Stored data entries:
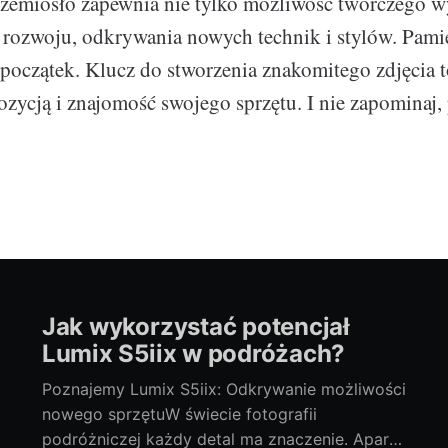
zemiosło zapewnia nie tylko możliwość twórczego wy
rozwoju, odkrywania nowych technik i stylów. Pamię
o początek. Klucz do stworzenia znakomitego zdjęcia 
zycją i znajomość swojego sprzętu. I nie zapominaj,
Jak wykorzystać potencjał
Lumix S5iix w podróżach?
Poznajemy Lumix S5iix: Odkrywanie możliwości
nowego sprzętuW świecie fotografii
podróżniczej każdy detal ma znaczenie. Aparat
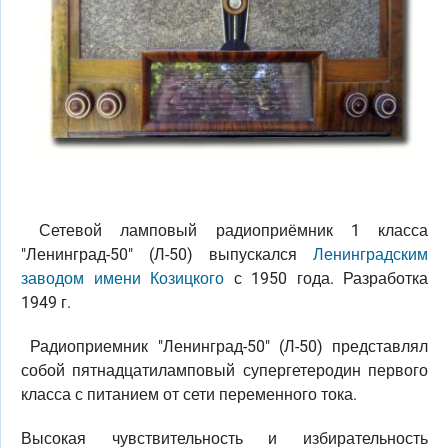
Сетевой ламповый радиоприёмник 1 класса
"Ленинград-50" (Л-50) выпускался
Ленинградским
заводом имени Козицкого
с 1950 года. Разработка
1949 г.
Радиоприемник "Ленинград-50" (Л-50) представлял
собой пятнадцатиламповый супергетеродин первого
класса с питанием от сети переменного тока.
Высокая чувствительность и избирательность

Your assignment: Word for word, retype the lines from the one containing "собой пятнадцатиламповый супергетеродин" through the final line of the data, including both ends and nothing more.

Task solution:
собой пятнадцатиламповый супергетеродин первого
класса с питанием от сети переменного тока.
Высокая чувствительность и избирательность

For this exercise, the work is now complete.